I particularly agree with the “forget about learning” part, but would have put it slightly differently! Yes, emphasise the doing part of things but keep it focused – try and make it active learning, so that the kids are having so much fun doing stuff that they do not realise that they are learning things! The new teacher really gets an opportunity to discover the different characters in their class in this way!
Also, when I start a new tutor group, like everyone else I am duty bound to go over the rules and regulations. So this is what I do – I ask the students themselves to create the list of rules, with the proviso that this is what they must stick to throughout the year. Put them in small groups and ask them to come up with a few rules for each group that they then report back to the class. They then get to discuss the pros and cons of each rule and decide which to keep and which to discard. With some clever footwork you can cover all of the institution’s rules but the kids think that they are making them up. I’m not sure whether you would call it democracy in action or benign dictatorship! Strangely, the kids often create a set of rules which is in many ways more punitive than the institution;s own. I then ask one of the kids to word process the set of rules and have it laminated – then it gets pinned up on a wall. That way they are constantly reminded of the rules that they themselves have put in place – and can be reminded of this when they err from the path of good behavior!
Anyway, enough of me going on.
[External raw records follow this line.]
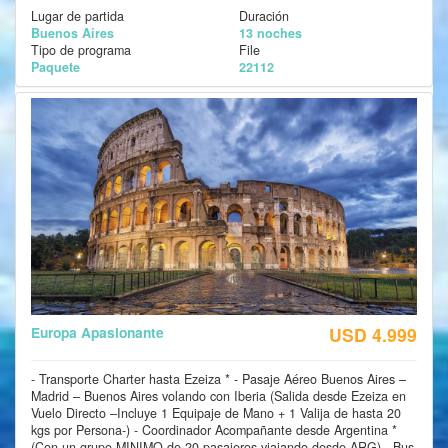
Lugar de partida
Duración
Buenos Aires
13 noches
Tipo de programa
File
Paquete
22112
Europa Apasionante
USD 4.999
- Transporte Charter hasta Ezeiza * - Pasaje Aéreo Buenos Aires –
Madrid – Buenos Aires volando con Iberia (Salida desde Ezeiza en
Vuelo Directo –Incluye 1 Equipaje de Mano + 1 Valija de hasta 20
kgs por Persona-) - Coordinador Acompañante desde Argentina *
(Con un grupo MINIMO de 20 pasajeros viajando desde ARG) - Bus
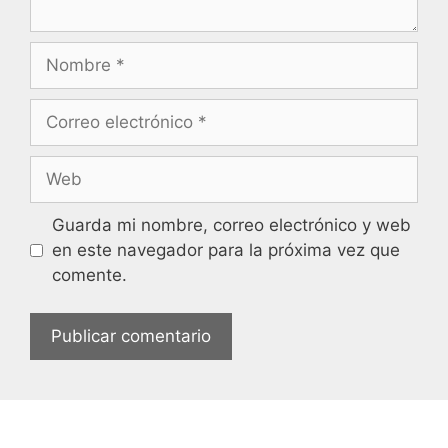
Guarda mi nombre, correo electrónico y web
en este navegador para la próxima vez que
comente.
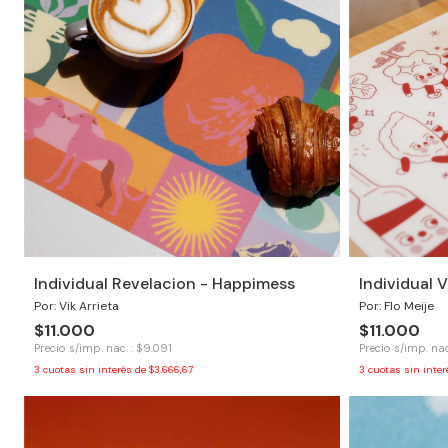
Individual Revelacion - Happimess
Individual V
Por: Vik Arrieta
Por: Flo Meije
$11.000
$11.000
Precio s/imp. nac. : $9.091
Precio s/imp. nac
3
cuotas sin interés de
$3.666,67
3
cuotas sin inte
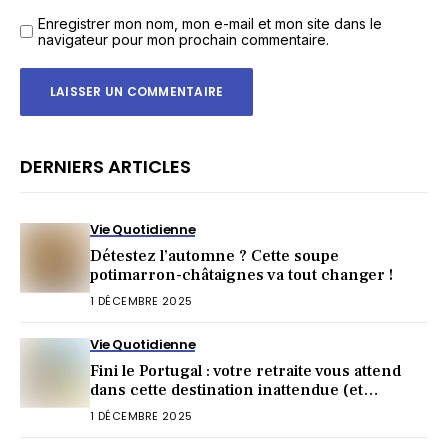
Enregistrer mon nom, mon e-mail et mon site dans le
navigateur pour mon prochain commentaire.
DERNIERS ARTICLES
Vie Quotidienne
Détestez l’automne ? Cette soupe
potimarron-châtaignes va tout changer !
1 DÉCEMBRE 2025
Vie Quotidienne
Fini le Portugal : votre retraite vous attend
dans cette destination inattendue (et
irrésistible) !
1 DÉCEMBRE 2025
Thanks again for a well thought out and helpful article!
daveb_za
On April 15, 2008 at 8:05 am
Hey, no worries taliesyn30! Glad you liked it, and thought it was useful.
I agree with you about the “Forget about learning” thing, but I thought since it was such a long article I needed to keep the headings kind of shocking, to keep the readers going.
daveb_za
On April 15, 2008 at 8:06 am
Hey, no worries taliesyn30! Glad you liked it, and thought it was useful.
I agree with you about the “Forget about learning” thing, but I thought since it was such a long article I needed to keep the headings kind of shocking, to keep the readers going.